Scientists still know very little about this complex disorder, the study of which is chronically underfunded. We don’t understand all of its biological underpinnings. We don’t have biomarkers to diagnose it. And treatments — which focus mainly on alleviating a subset of symptoms, including delusions and hallucinations — have long stagnated. One standard therapy, haloperidol, is more than 50 years old. It has side effects such as involuntary motor movements, tremors and impaired balance. More-recent antipsychotic drugs are associated with weight gain, metabolic syndrome, sexual dysfunction and more. In many cases, the side effects are so debilitating that people stop taking the medication.

Worse, people who have schizophrenia must also contend with the fact that society does not know how to help them. I saw this at first hand with my father.

At around 60 years old, he stopped taking haloperidol. But the tremors and impaired motor control that the drug had caused persisted. At the end of his life, he often fell, and other symptoms re-appeared. The paranoia caused by schizophrenia, along with a lack of self-awareness about his condition, meant that he would not seek help — so my sisters and I traipsed all over town to try to get it for him. We met with neurologists, social workers, civil servants, receptionists, nurses and psychiatrists. We heard the same message time and again: we could get help only if we asked a court to declare my father incapable of looking after himself. My father would have seen this ‘solution’, in my view, as a betrayal by the only people he trusted. Our family ruled it out from the start.

How can researchers help with societal problems such as this? First, they must step out of their silos and form collaborations with clinicians and community carers. Such multidisciplinary approaches are sorely lacking, owing to a seeming failure to recognize that each person with schizophrenia has unique needs. The disorder can be influenced by myriad biological factors, from genetics to alterations in neuronal development, as well as by chronic stress, traumatic experiences and drug use. Only when specialists in all these areas communicate can carers identify the best therapeutic approach for each person.

Clinicians and researchers must also talk more to people living with schizophrenia, whose experiences and perspectives can offer invaluable insights into priorities for research and treatment. Such conversations have already revealed, for instance, a need to better understand and treat some of the symptoms that are not helped by current therapies, including low attention span and memory or social problems (see K. Landolt et al. Psychol. Med. 42, 1461–1473; 2012).

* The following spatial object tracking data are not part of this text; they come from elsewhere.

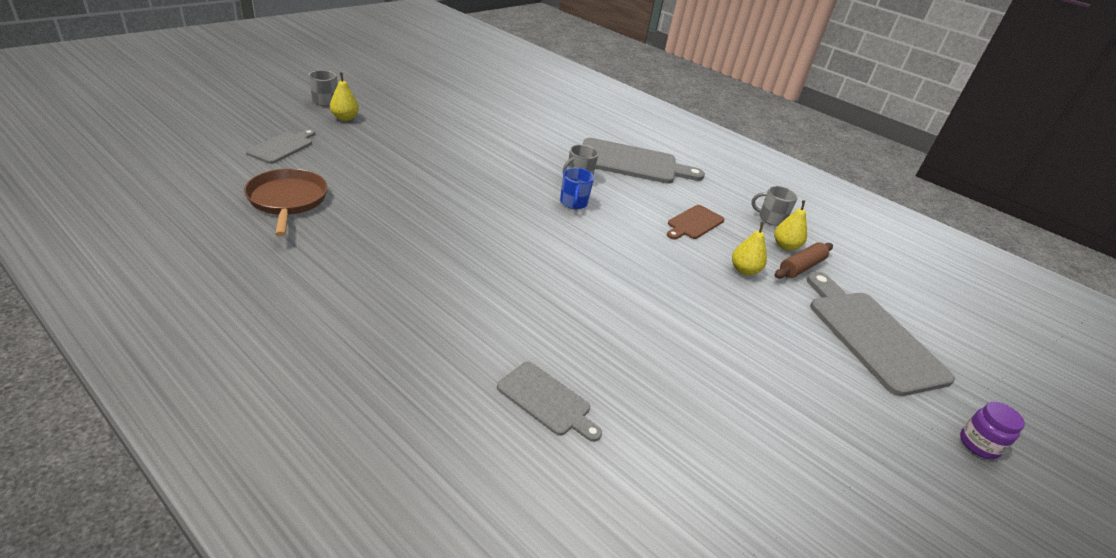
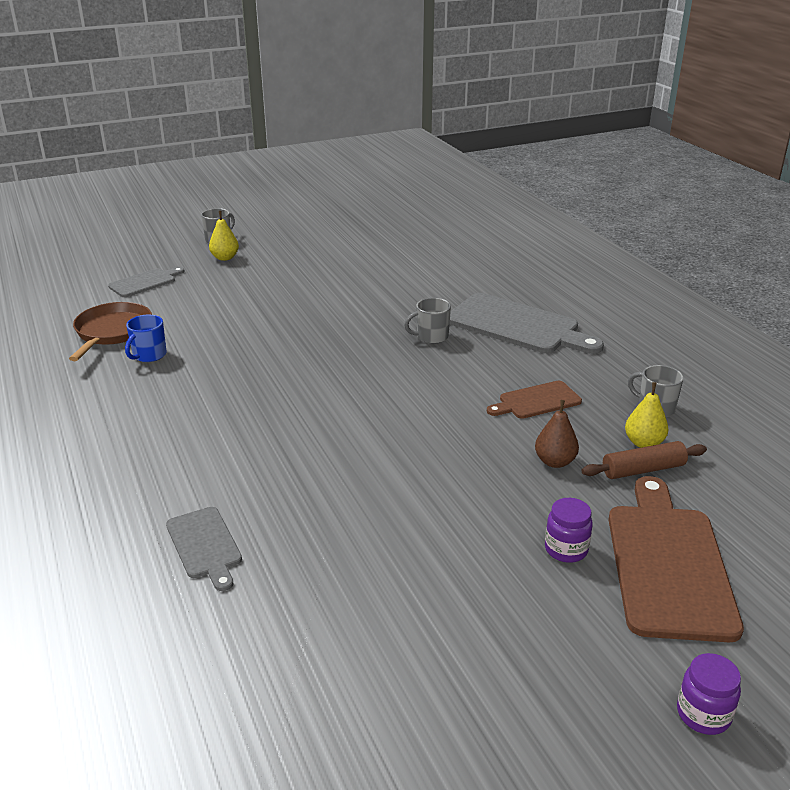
camera: 30 degrees right, 5 degrees down
blue mug [560,168,594,209] -> blue mug moved to [125,315,167,362]
yellow pear [732,222,767,276] -> brown pear [535,400,579,468]
grey cutting board [807,272,955,396] -> brown cutting board [609,476,744,642]
none -> purple jar [545,498,593,563]

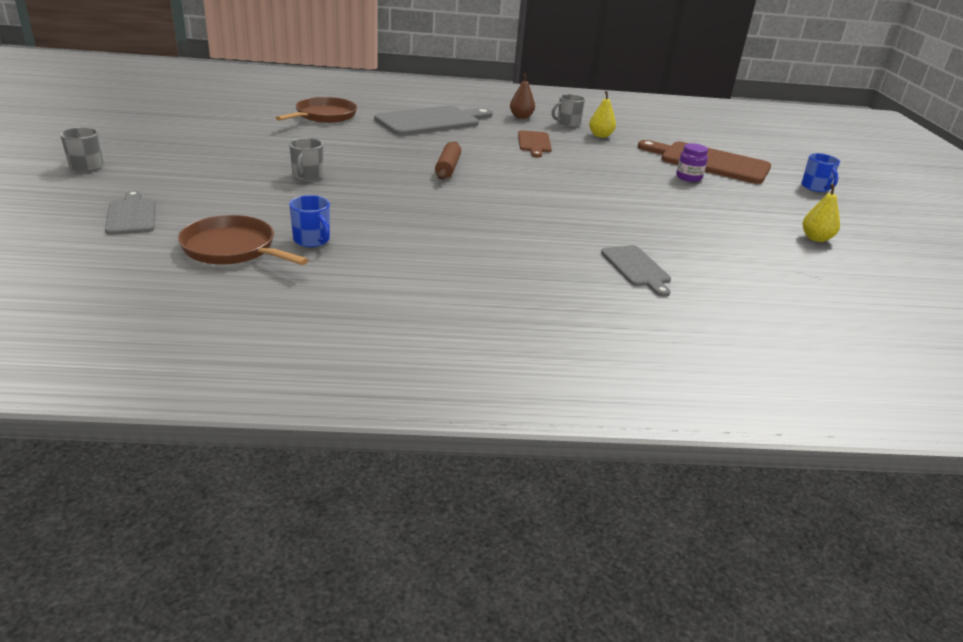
camera: 70 degrees left, 0 degrees up
grey cutting board [166,507,242,591] -> grey cutting board turned 75 degrees clockwise [601,245,671,297]
yellow pear [209,211,239,261] -> yellow pear moved to [802,184,840,242]
grey mug [404,298,451,344] -> grey mug moved to [289,138,323,181]
brown pear [535,400,579,468] -> brown pear moved to [510,74,535,119]
brown rolling pin [582,441,707,479] -> brown rolling pin moved to [435,141,461,180]
purple jar [677,653,741,735] -> blue mug [801,153,840,192]
none -> brown pan [276,97,357,123]

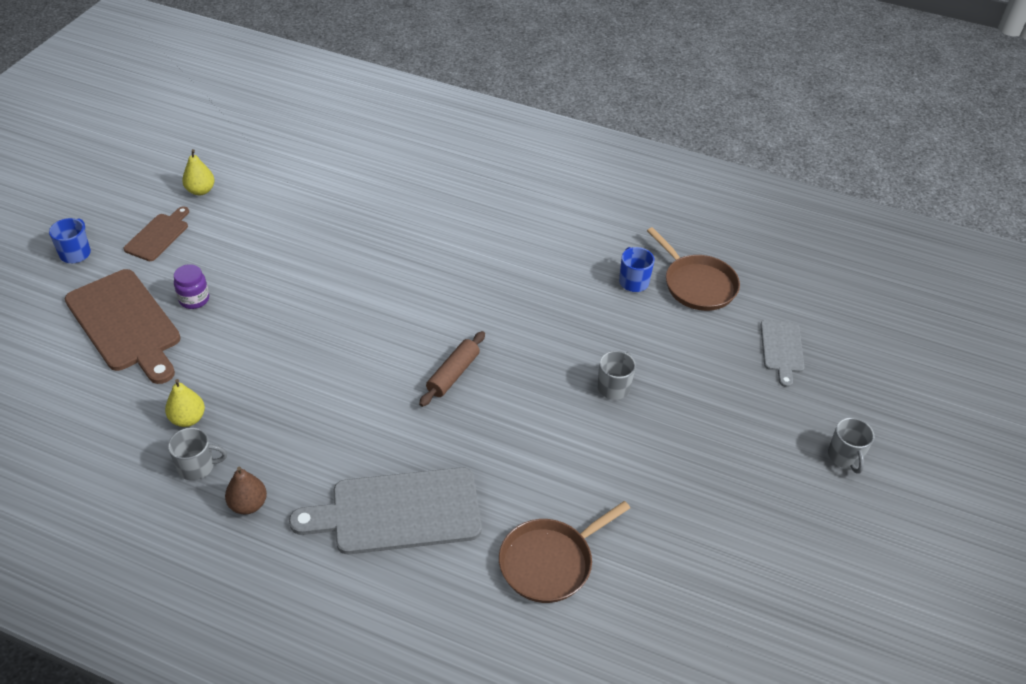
camera: 155 degrees left, 15 degrees up
brown cutting board [518,130,552,157] -> brown cutting board moved to [123,206,189,261]
grey cutting board [601,245,671,297] -> none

Examples of good practice can serve as templates for others. One is the United Kingdom’s early intervention in psychosis programme, in which multidisciplinary teams of mental-health professionals focus on listening to individuals when symptoms of psychosis first appear, and working collaboratively with them to craft holistic treatment plans according to their needs. And, at the University of Barcelona, researcher and nurse Antonio Moreno-Poyato and his group provide a private therapy space for people with mental-health disorders hospitalized in health-care units. The rooms are designed to establish bonds of trust between nurses and individuals affected by these conditions, to enable the two parties to collectively agree on objectives and interventions (see A. R. Moreno-Poyato et al. Int. J. Mental Health Nurs. 30, 783–797; 2021).

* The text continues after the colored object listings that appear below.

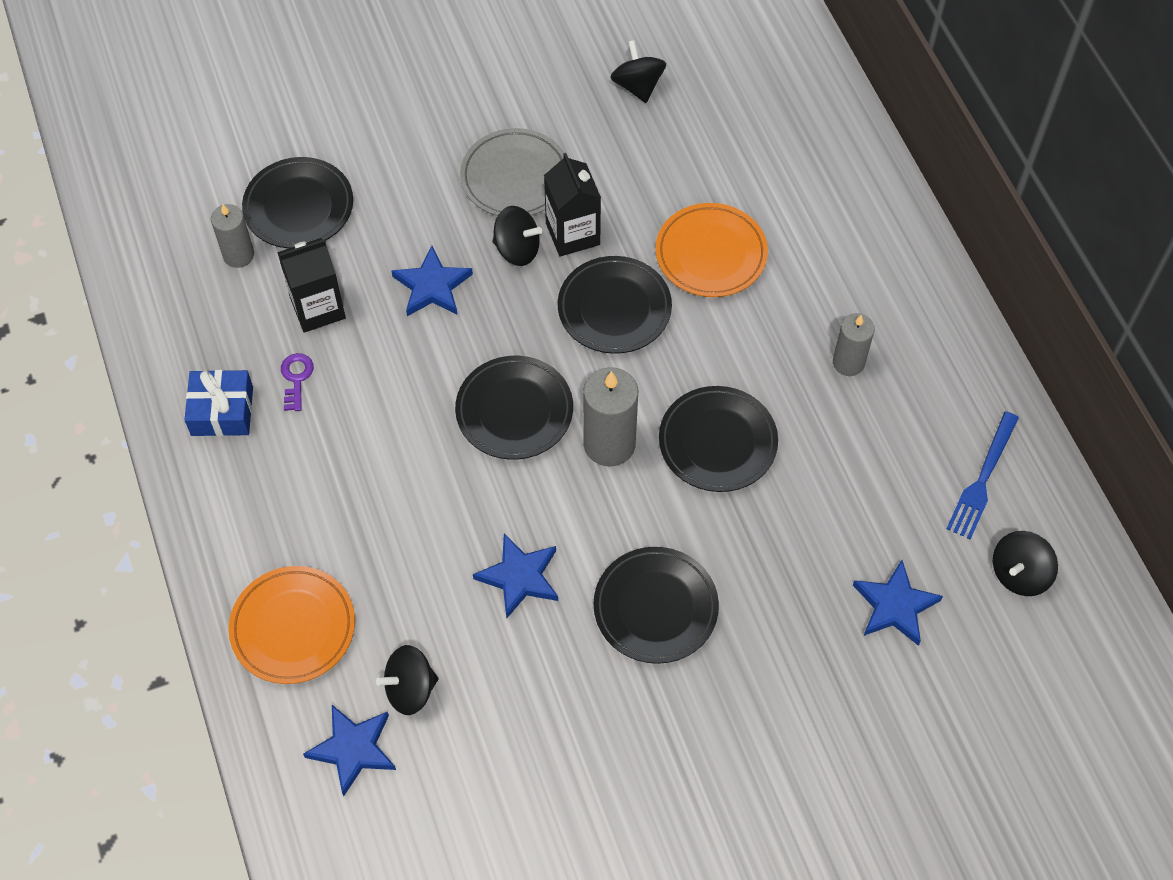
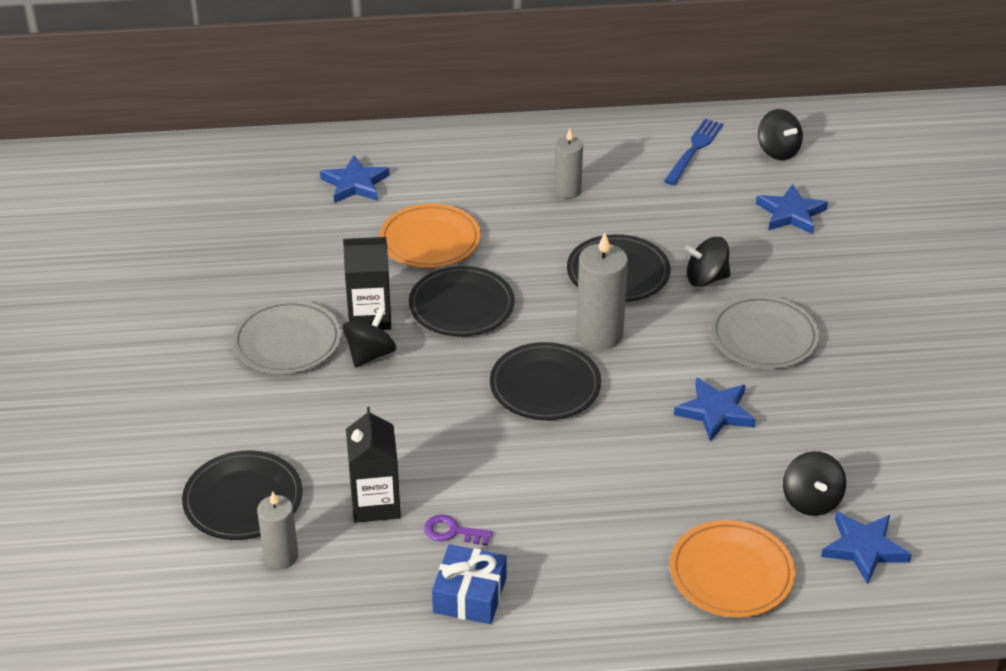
camera: 75 degrees left, 20 degrees down
blue star [391,246,473,316] -> blue star moved to [320,155,390,203]
black plate [593,547,719,664] -> grey plate [711,295,820,369]
black spinning top [610,40,666,103] -> black spinning top moved to [684,237,731,287]
blue fork [946,411,1019,540] -> blue fork turned 105 degrees counterclockwise [664,119,723,185]

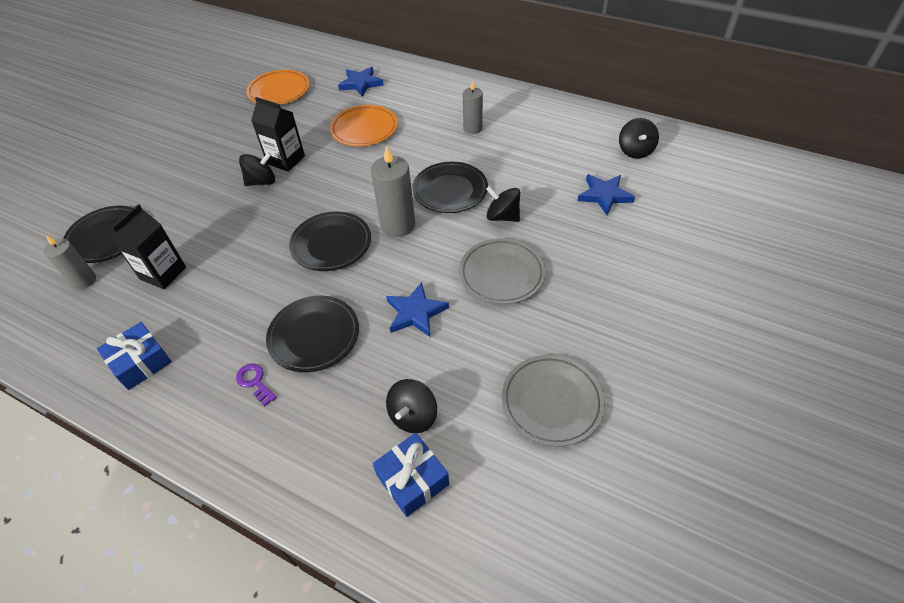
camera: 35 degrees right, 10 degrees up
grey plate [232,300,341,374] -> grey plate moved to [501,355,605,447]
black plate [409,266,515,337] -> black plate moved to [266,296,359,372]
purple key [424,514,493,546] -> purple key moved to [236,364,277,407]
blue fork [664,119,723,185] -> none
orange plate [670,520,795,617] -> orange plate moved to [246,70,310,105]
blue star [821,511,912,584] -> blue gift [373,433,449,517]

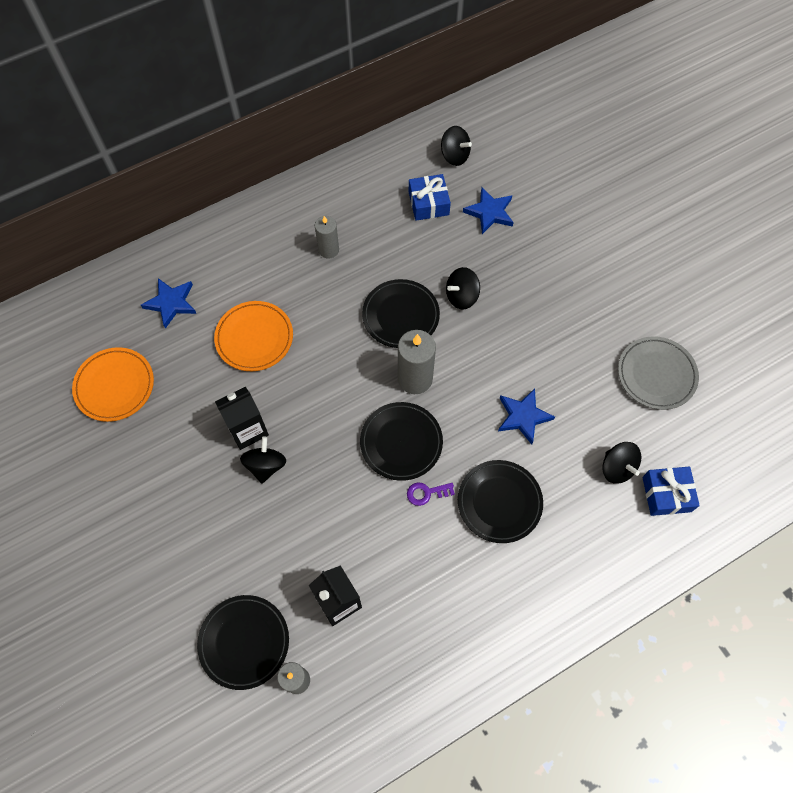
camera: 60 degrees left, 15 degrees up
blue gift [97,322,172,390] -> blue gift moved to [409,174,451,221]
purple key [236,364,277,407] -> purple key moved to [407,483,455,506]
grey plate [459,238,545,304] -> none

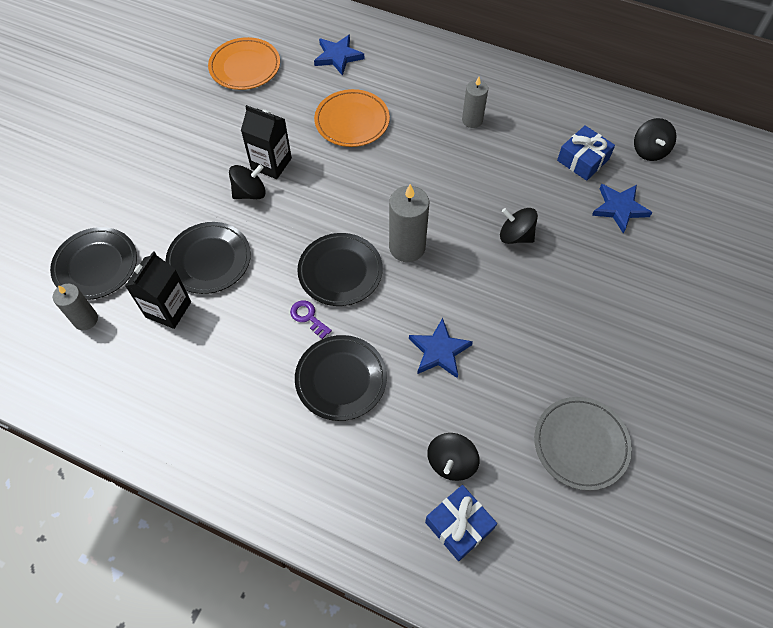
camera: 55 degrees right, 5 degrees down
black plate [362,279,440,348] -> black plate moved to [165,222,251,294]

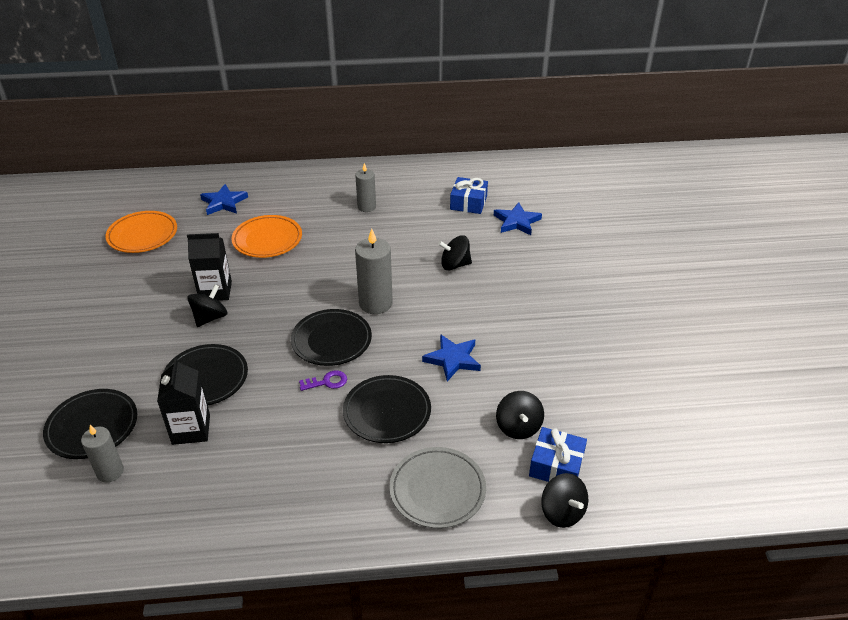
camera: 30 degrees left, 20 degrees down
purple key [290,300,332,339] -> purple key turned 150 degrees clockwise [299,370,347,391]
grey plate [534,397,632,491] -> grey plate moved to [389,447,486,528]
black spinning top [634,118,676,161] -> black spinning top moved to [541,473,588,528]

Greater investment from governments is essential, as are education and public-awareness efforts. My father sometimes shouted at people in the street, and passers-by would stare and scold. If they had known more about schizophrenia, he might have been met with compassion, instead. Public campaigns could highlight, for example, that schizophrenia can often lead to homelessness, because of society’s inability to care for people with the condition.

Through all these steps, researchers, health-care workers and those affected by schizophrenia, including families and carers, can increase the visibility of this disorder. I hope that this will exert pressure on governments to increase financial support, and give as many people as possible the help that my father needed but could not find.

Competing Interests

The author declares no competing interests.